マイケル世界の血肉となった〈ルーツ・ミュージック〉たち
文/出嶌孝次
 
 デビュー前のローカル時代にはテンプテーションズなどのカヴァーを歌っていたマイケル(当初6歳!)だから、彼の奥底に宿っているのがリズム&ブルース〜ブラック・ミュージックの大いなる遺産であることは前提だ。ジャクソン5をモータウンへ導いたボビー・テイラーがマイケルの子供離れしたソウル・フィーリングに驚嘆して名曲の数々──レイ・チャールズ“Fool For You”やアイズレー・ブラザーズ“It's Your Thing”など──を発表のアテもなくレコーディングしまくらせたのもわかる。ただ、ロック層にも届いたスライ・ストーンの曲を同時期にカヴァーしていたのはより示唆的で、より広いポップ・ミュージック全般に触れたことが、マイケルの現在を形作ったのは間違いない。後にドビュッシーとビートルズへの愛を口にもした彼は、79年に“Girlfriend”の提供を受けて以降、ポール・マッカートニーとの仲を深めていくことになる。まあ、そんなふうに自身のルーツとなったビートルズやスライの楽曲の権利をみずから所有しているのもなんかスゴいけど。

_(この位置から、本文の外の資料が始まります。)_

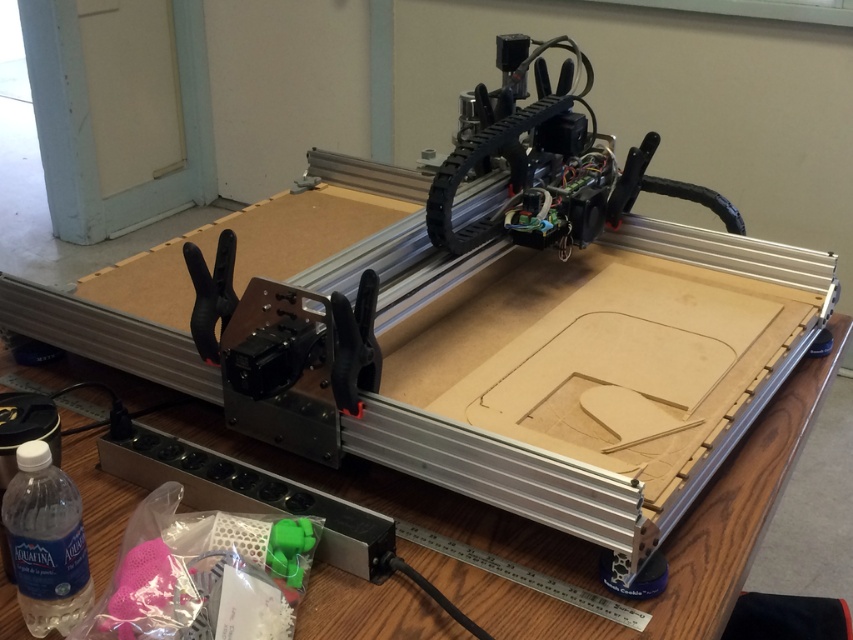
Question: Is wooden table at center smaller than clear plastic bottle at lower left?

Choices:
 (A) yes
 (B) no

Answer: (B)

Question: Does wooden table at center have a larger size compared to clear plastic bottle at lower left?

Choices:
 (A) no
 (B) yes

Answer: (B)

Question: Which point is farther to the camera?

Choices:
 (A) (779, 374)
 (B) (26, 451)

Answer: (A)

Question: Is wooden table at center thinner than clear plastic bottle at lower left?

Choices:
 (A) yes
 (B) no

Answer: (B)

Question: Which of the following is the closest to the observer?

Choices:
 (A) wooden table at center
 (B) clear plastic bottle at lower left

Answer: (B)

Question: Which object is closer to the camera taking this photo?

Choices:
 (A) clear plastic bottle at lower left
 (B) wooden table at center

Answer: (A)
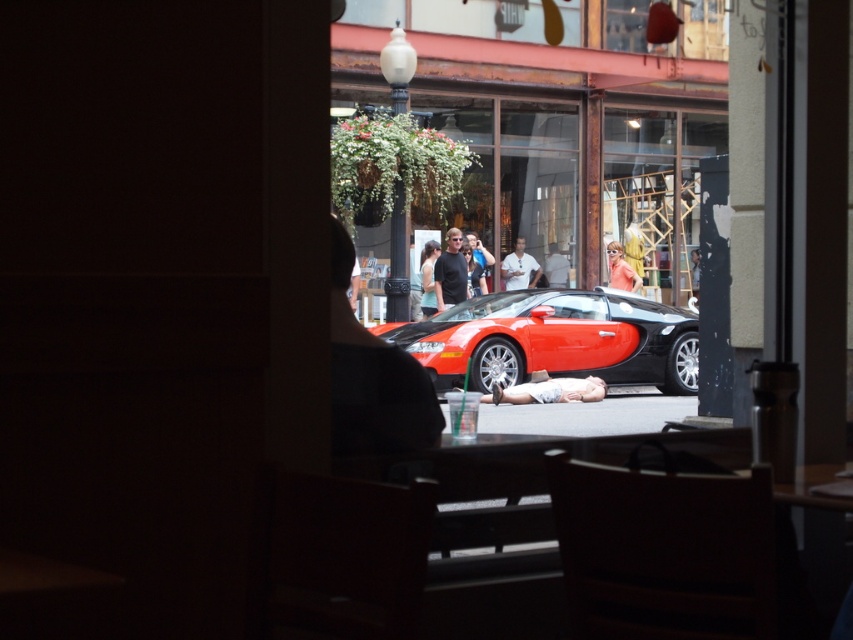
Does black textured shirt at center have a greater width compared to matte black tank top at center?

Indeed, black textured shirt at center has a greater width compared to matte black tank top at center.

Between point (440, 285) and point (430, 292), which one is positioned in front?

Positioned in front is point (440, 285).

Locate an element on the screen. black textured shirt at center is located at coordinates (450, 273).

Looking at this image, does matte black tank top at center appear on the left side of orange fabric dress at center?

Yes, matte black tank top at center is to the left of orange fabric dress at center.

Does matte black tank top at center have a smaller size compared to orange fabric dress at center?

Yes, matte black tank top at center is smaller than orange fabric dress at center.

Does point (426, 314) come in front of point (619, 260)?

Yes, it is.

Where is `matte black tank top at center`? The height and width of the screenshot is (640, 853). matte black tank top at center is located at coordinates (428, 276).

Is shiny red/black car at center above black textured shirt at center?

No.

Between shiny red/black car at center and black textured shirt at center, which one has less height?

Answer: With less height is black textured shirt at center.

The width and height of the screenshot is (853, 640). I want to click on shiny red/black car at center, so click(x=554, y=339).

Where is `shiny red/black car at center`? shiny red/black car at center is located at coordinates (554, 339).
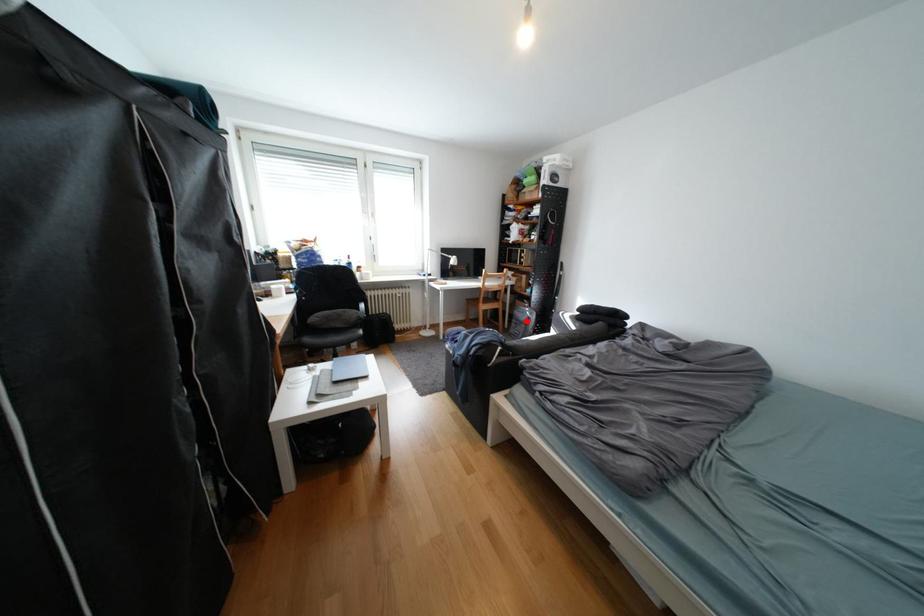
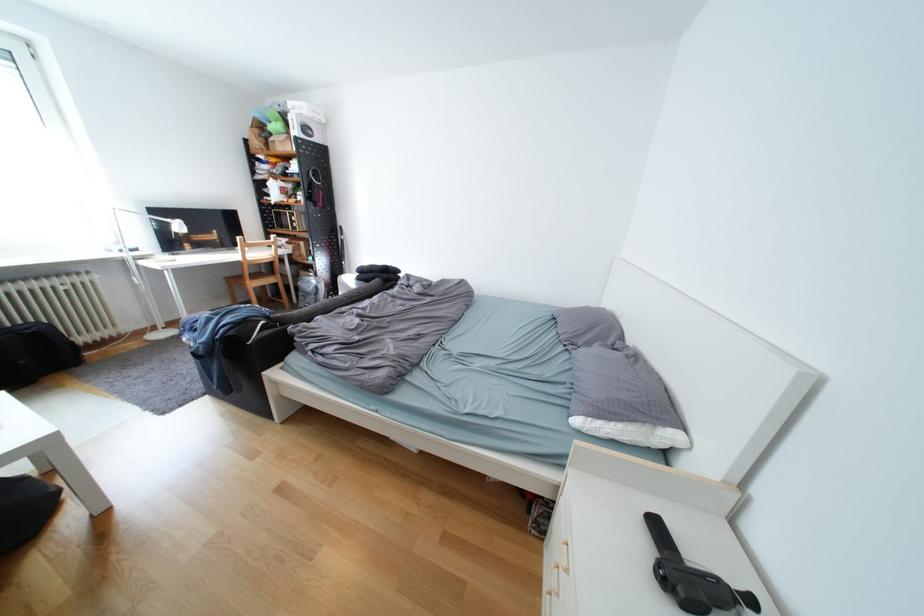
Question: I am providing you with two images of the same scene from different viewpoints. Given a red point in image1, look at the same physical point in image2. Is it:

Choices:
 (A) Closer to the viewpoint
 (B) Farther from the viewpoint

Answer: (B)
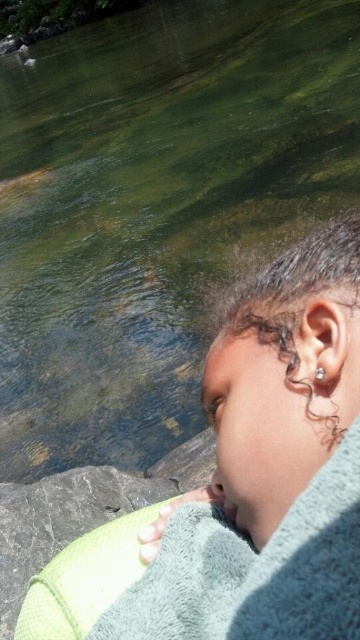
You are a photographer trying to capture the reflection of the green towel at lower right and the dark curly hair at right in the water. Which object will have a larger reflection on the water surface?

The green towel at lower right has a greater height compared to the dark curly hair at right, so its reflection will be larger on the water surface.

You are a photographer trying to capture the reflection on the water surface. You notice the green towel at lower right and the dark curly hair at right. Which object is wider when viewed from above?

The green towel at lower right is wider than the dark curly hair at right.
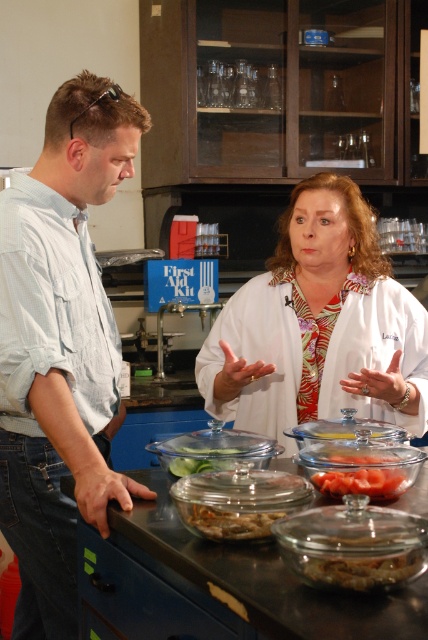
This screenshot has width=428, height=640. I want to click on light blue denim shirt at left, so click(x=61, y=348).

Between light blue denim shirt at left and white glossy lab coat at center, which one is positioned higher?

white glossy lab coat at center is above.

Which is in front, point (56, 156) or point (371, 244)?

Positioned in front is point (56, 156).

I want to click on light blue denim shirt at left, so click(61, 348).

Does light blue denim shirt at left appear over clear plastic container at center?

Correct, light blue denim shirt at left is located above clear plastic container at center.

Which of these two, light blue denim shirt at left or clear plastic container at center, stands taller?

light blue denim shirt at left is taller.

Is point (95, 477) farther from viewer compared to point (214, 465)?

No.

Locate an element on the screen. light blue denim shirt at left is located at coordinates (61, 348).

Between black granite counter at center and brown matte food at center, which one has less height?

Standing shorter between the two is brown matte food at center.

Looking at this image, can you confirm if black granite counter at center is positioned to the left of brown matte food at center?

No, black granite counter at center is not to the left of brown matte food at center.

Between point (133, 544) and point (183, 515), which one is positioned behind?

The point (133, 544) is behind.

Where is `black granite counter at center`? The height and width of the screenshot is (640, 428). black granite counter at center is located at coordinates (216, 586).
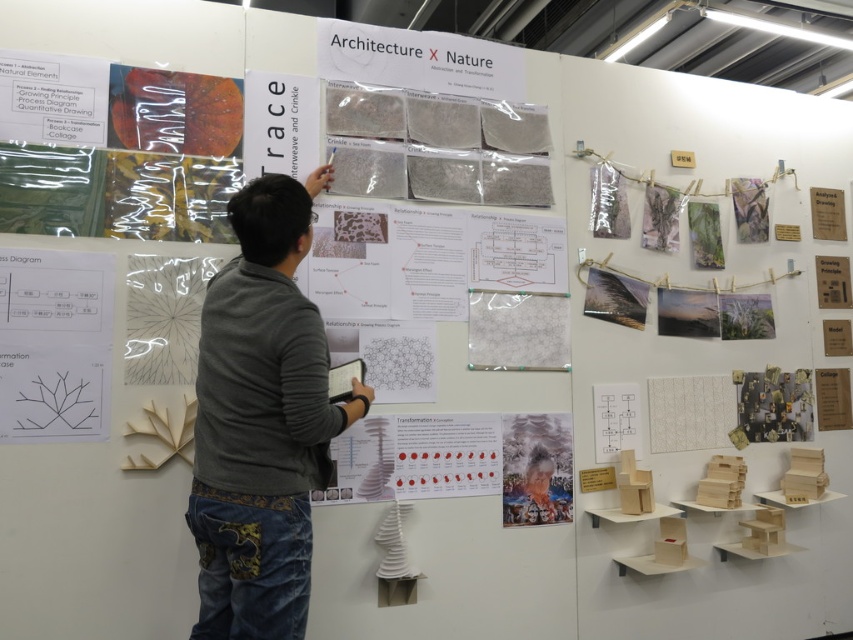
You are an architect visiting the exhibition. You notice two materials displayed at the center of the scene. The gray sweater at center and the white felt at center. Which one is positioned to the left?

The gray sweater at center is positioned to the left of the white felt at center.

You are an architect reviewing the exhibition setup. You notice the black line diagram at lower left and the white felt at center. Which object is closer to you as you face the exhibition wall?

The black line diagram at lower left is closer to you because it is in front of the white felt at center.

You are an architect visiting the exhibition and see the gray sweater at center and the white felt at center displayed on the same table. Which object is taller?

The gray sweater at center is much taller than the white felt at center.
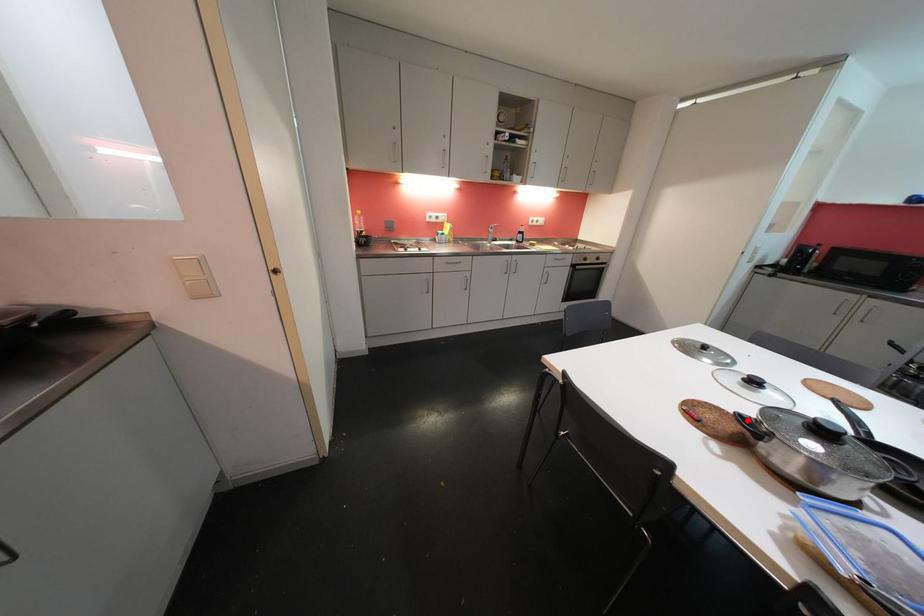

マイケルのルーツとなった音楽の一部。左から、レイ・チャールズ『Ultimate Hits Collection』(Atlantic)、スライ&ザ・ファミリー・ストーン『Stand!』(Epic)、ビートルズ『Abbey Road』(Apple/EMI)





ジャクソン5の4枚組ボックス・セット『Soulsation!』(Motown)。超貴重な未発表曲が山盛りのDisc-4を聴いたらビックリよ!